Thursday, August 2, 2007
They can't keep Hamas from smuggling in weapons, but unarmed desperate people, those they can beat to death. Or are they under such strict orders to stop any crossings at all costs that they have been left with no sense of judgment at all and are left with fear, resentment and murderous intent to those whose actions (even a desperate attempt to save their own lives by crossing into "the Promised Land") put them at risk? That wouldn't be impossible with a relatively poorly disciplined force and a cultural bias against individual initiative operating on that side of the border. Nevertheless, this is unreal: 'Egyptians killed 4 Sudanese trying to cross border'
According to the soldier, female IDF troops operating night vision devices identified several refugees approaching the border in an attempt to infiltrate Israel and alerted other soldiers who arrived after a few minutes in an army jeep.

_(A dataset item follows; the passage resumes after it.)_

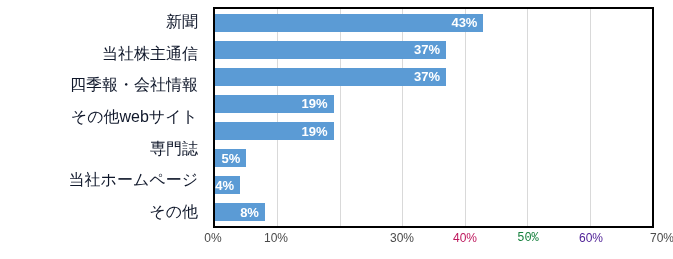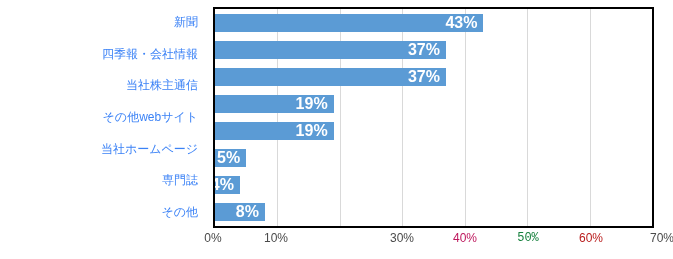"新聞" .cat-label { color: #3b82f6 -> #0f172a; font-size: 12px -> 16px }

However, Egyptian troops who also discovered the refugees, fired upon them, immediately killing two and wounding a third. A fourth refugee ran towards the fence and an IDF soldier stretched out his hands, trying to help him cross.
At that point, the soldier recalled, two Egyptian soldiers arrived and started pulling at the refugee's legs.
"It was literally like we were playing 'tug of war' with this man," the soldier said. The soldier eventually loosened his grip on the man, fearing the Egyptians would shoot him.
The Egyptians then carried the man several meters away from the border fence, and proceeded to beat him and another wounded refugee to death with stones and clubs.
"What happened there yesterday was a lynch. These are not men, they're animals. They killed him without even using firearms," the soldier said. "We just heard screams of pain and the sounds of beatings. Then the screams stopped."
The entire event was caught on IDF tapes, but, the soldier said, his commanders, who were not at the site, would not dare watch them.
The entire incident took place on the Egyptian side of the border, IDF sources told Israel Radio later Thursday evening.
A Channel 10 commentator said the channel preferred not to show the tape, so as not to cause a diplomatic row with Egypt.
Egyptian authorities said that they would investigate the incident.
Update: Democracy Project comments on the refugee situation, here.
My jaw literally dropped when I read that story yesterday. The IDF soldier probably made the right decision in backing down instead of escalating a cross-border incident, but I wouldn't blame her if she had shot the Egyptians.
"the channel preferred not to show the tape, so as not to cause a diplomatic row with Egypt."
But Egyptian TV shows no reluctance to broadcast the most evil libels against Jews.
Reprehensible. "The Lost Boys of Sudan," a product of the earlier Sudanese repressions and crimes committed against southern Sudan animists and Christians - rather than the current repressions/genocide in western Sudan, in Darfur - is a poignant story of the plight of Sudanese peoples who are not Arab Muslim. Repugnant and profoundly so, in some large part because outlets in the West evidence proportionately far too little concern with the specifically Arab Muslim regime in Sudan.
They do witness to what is going on, but inadequtely so in several respects, for example vis-a-vis the broader war against Muslim excesses and Islamofascism more specifically and more globally.